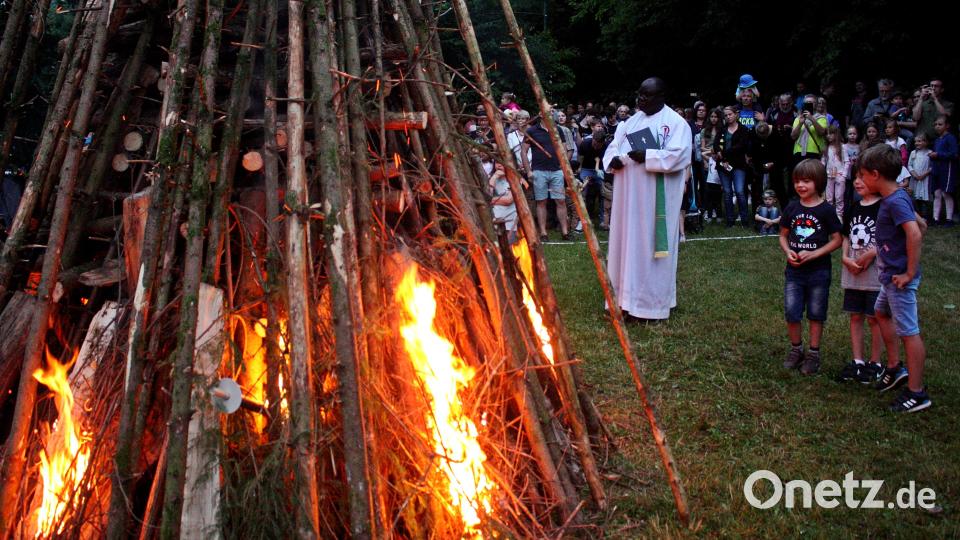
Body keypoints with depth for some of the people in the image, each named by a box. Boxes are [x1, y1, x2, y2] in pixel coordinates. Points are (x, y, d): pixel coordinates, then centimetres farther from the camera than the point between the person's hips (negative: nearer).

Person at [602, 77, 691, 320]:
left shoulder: (676, 123, -6)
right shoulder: (632, 121, 15)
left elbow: (679, 155, -18)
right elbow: (614, 145, 13)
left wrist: (646, 157, -24)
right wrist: (614, 159, -9)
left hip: (656, 198, -6)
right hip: (629, 196, 6)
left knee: (650, 245, -2)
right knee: (627, 242, 8)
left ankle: (652, 300, 7)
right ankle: (626, 295, 17)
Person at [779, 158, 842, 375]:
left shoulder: (826, 210, -8)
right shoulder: (792, 208, 2)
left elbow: (837, 239, -7)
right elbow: (783, 235, 11)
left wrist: (814, 254, -17)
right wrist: (788, 251, -8)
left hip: (818, 271, -3)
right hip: (794, 270, 3)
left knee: (816, 314, 8)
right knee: (791, 313, 2)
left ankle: (813, 353, 20)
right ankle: (796, 349, 21)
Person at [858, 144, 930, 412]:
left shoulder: (896, 201, -22)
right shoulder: (892, 198, 7)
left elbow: (915, 233, -34)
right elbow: (919, 224, 21)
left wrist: (909, 272, -27)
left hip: (899, 278, -11)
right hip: (890, 274, 11)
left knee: (909, 331, -3)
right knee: (881, 312, 27)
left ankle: (917, 393, 5)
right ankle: (894, 367, 38)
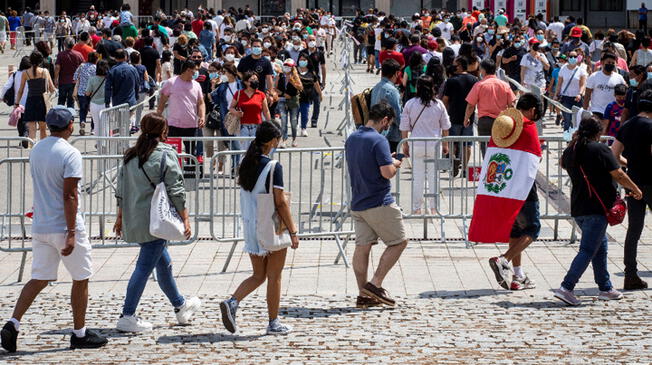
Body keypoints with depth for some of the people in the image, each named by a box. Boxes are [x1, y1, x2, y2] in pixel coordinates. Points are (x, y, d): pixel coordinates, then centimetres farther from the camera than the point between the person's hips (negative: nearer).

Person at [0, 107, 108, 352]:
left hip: (40, 227, 7)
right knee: (81, 278, 8)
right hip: (64, 227, -7)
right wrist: (71, 234, -20)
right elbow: (69, 195, -20)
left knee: (39, 279, 10)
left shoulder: (36, 151, 9)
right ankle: (79, 334, 15)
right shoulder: (70, 154, -15)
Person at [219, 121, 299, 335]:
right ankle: (273, 323, 12)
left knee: (258, 275, 15)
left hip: (250, 227, 6)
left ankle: (232, 302, -6)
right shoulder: (273, 167, -15)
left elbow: (245, 196, 11)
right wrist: (293, 232, -9)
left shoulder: (246, 165, 5)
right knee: (274, 277, 6)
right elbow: (281, 203, -15)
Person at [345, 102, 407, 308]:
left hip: (357, 204, 8)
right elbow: (387, 173, -21)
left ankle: (364, 295, 8)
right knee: (399, 241, 5)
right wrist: (394, 164, 0)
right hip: (379, 203, -8)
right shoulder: (378, 141, -16)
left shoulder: (351, 139, 11)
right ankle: (375, 284, -3)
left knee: (362, 247, 8)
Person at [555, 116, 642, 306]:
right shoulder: (600, 149, -11)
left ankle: (605, 288, 26)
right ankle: (566, 288, -16)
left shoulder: (570, 150, 8)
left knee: (600, 246, 20)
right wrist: (635, 189, 5)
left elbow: (563, 163, 33)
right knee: (588, 250, -7)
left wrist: (575, 141, 27)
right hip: (596, 208, -8)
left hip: (577, 208, 8)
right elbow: (619, 175, -10)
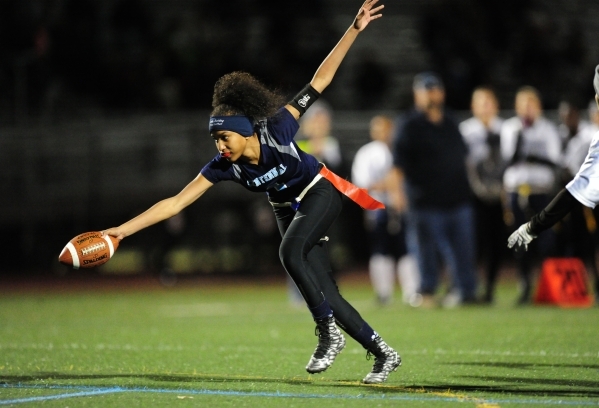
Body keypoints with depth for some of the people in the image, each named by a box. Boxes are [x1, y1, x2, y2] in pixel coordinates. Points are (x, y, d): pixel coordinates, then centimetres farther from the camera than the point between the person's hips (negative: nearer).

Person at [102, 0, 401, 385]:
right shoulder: (224, 166, -21)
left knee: (290, 251, -32)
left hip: (321, 193, -5)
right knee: (325, 293, 0)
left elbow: (321, 78, -26)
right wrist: (123, 230, -30)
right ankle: (384, 353, 14)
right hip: (288, 209, 5)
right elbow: (176, 202, -22)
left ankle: (329, 332, -22)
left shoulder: (278, 128, -29)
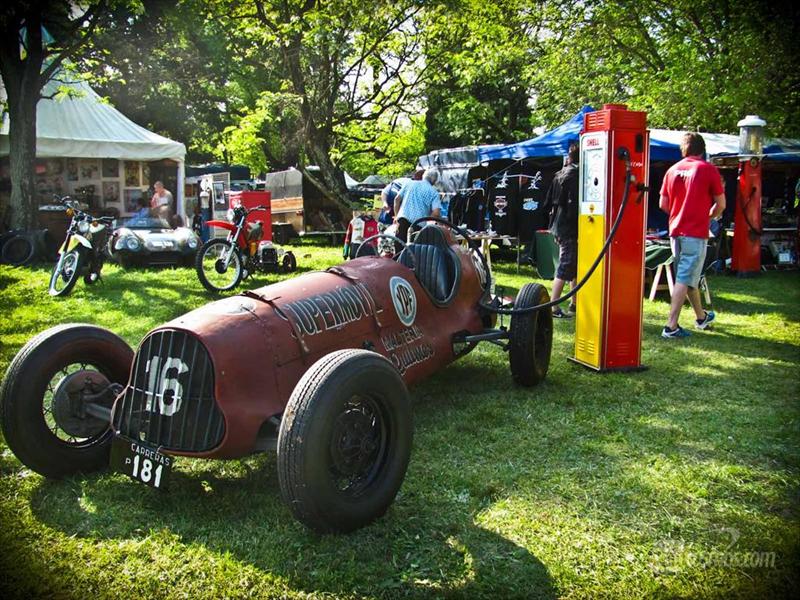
***
Please copy out all the records with "Person at" changed to "Subject in box" everywhere and everything else left the same. Omit the pictures.

● Finished exercise
Body keypoints with depth for some of the people in the image, each named by a box. Boxes are [x1, y1, x2, y2] in pixel coordinates. Points are (x, y, d): pixel coordinates, then centimetres farther from the camera than the point between the person's hips (negative: nearer).

Subject in box [602, 77, 691, 320]:
left shoulder: (676, 123, -6)
right shoulder: (632, 121, 15)
left elbow: (679, 155, -18)
right elbow: (614, 145, 13)
left wrist: (646, 157, -24)
right wrist: (614, 159, -9)
left hip: (656, 198, -6)
right hip: (629, 196, 6)
left knee: (650, 245, -2)
right knee: (627, 242, 8)
left ankle: (652, 300, 7)
right ankle: (626, 295, 17)
Subject in box [779, 158, 842, 375]:
left shoulder: (826, 210, -8)
right shoulder: (792, 208, 2)
left elbow: (837, 239, -7)
right elbow: (783, 235, 11)
left wrist: (814, 254, -17)
right wrist: (788, 251, -8)
left hip: (818, 271, -3)
right hip: (794, 270, 3)
left knee: (816, 314, 8)
right knee: (791, 313, 2)
left ankle: (813, 353, 20)
right ankle: (796, 349, 21)
Subject in box [858, 144, 930, 412]:
left shoulder: (896, 201, -22)
right shoulder: (892, 198, 7)
left elbow: (915, 233, -34)
right elbow: (919, 224, 21)
left wrist: (909, 272, -27)
left hip: (899, 278, -11)
right hip: (890, 274, 11)
left knee: (909, 331, -3)
right knee: (881, 312, 27)
left ankle: (917, 393, 5)
right ankle: (894, 367, 38)
Body keypoints with depth for some of the people in the image, each named by a box. Boxes are [x1, y1, x2, y2] in pixel coordinates. Points are (x, y, d): pixel coordinates, then centimetres farther from the camera than the point between the person's hips (negative: nearer).

Subject in box [0, 107, 108, 352]:
left hip: (40, 227, 7)
right knee: (81, 278, 8)
right hip: (64, 227, -7)
right wrist: (71, 234, -20)
right elbow: (69, 195, -20)
left knee: (39, 279, 10)
left shoulder: (36, 151, 9)
right ankle: (79, 334, 15)
right shoulder: (70, 154, -15)
Subject in box [219, 121, 299, 335]:
right ankle: (273, 323, 12)
left knee: (258, 275, 15)
left hip: (250, 227, 6)
left ankle: (232, 302, -6)
right shoulder: (273, 167, -15)
left elbow: (245, 196, 11)
right wrist: (293, 232, -9)
left shoulder: (246, 165, 5)
right knee: (274, 277, 6)
right elbow: (281, 203, -15)
Subject in box [345, 102, 407, 308]:
left hip: (357, 204, 8)
right elbow: (387, 173, -21)
left ankle: (364, 295, 8)
right knee: (399, 241, 5)
right wrist: (394, 164, 0)
right hip: (379, 203, -8)
right shoulder: (378, 141, -16)
left shoulder: (351, 139, 11)
right ankle: (375, 284, -3)
left knee: (362, 247, 8)
Subject in box [555, 116, 642, 306]:
right shoulder: (600, 149, -11)
left ankle: (605, 288, 26)
right ankle: (566, 288, -16)
left shoulder: (570, 150, 8)
left knee: (600, 246, 20)
right wrist: (635, 189, 5)
left elbow: (563, 163, 33)
right knee: (588, 250, -7)
left wrist: (575, 141, 27)
right hip: (596, 208, -8)
left hip: (577, 208, 8)
right elbow: (619, 175, -10)
Body keypoints with depth for some of the people in the image, each named by a box. Boxes are [x1, y1, x2, y2] in pixel coordinates. Points are (x, y, d): pixel coordinates, then centimetres farther from the camera than the point between the person's hips (negative: nearer).

Subject in box [102, 0, 401, 385]:
right shoulder: (224, 166, -21)
left knee: (290, 251, -32)
left hip: (321, 193, -5)
right knee: (325, 293, 0)
left elbow: (321, 78, -26)
right wrist: (123, 230, -30)
right ankle: (384, 353, 14)
right hip: (288, 209, 5)
right elbow: (176, 202, -22)
left ankle: (329, 332, -22)
left shoulder: (278, 128, -29)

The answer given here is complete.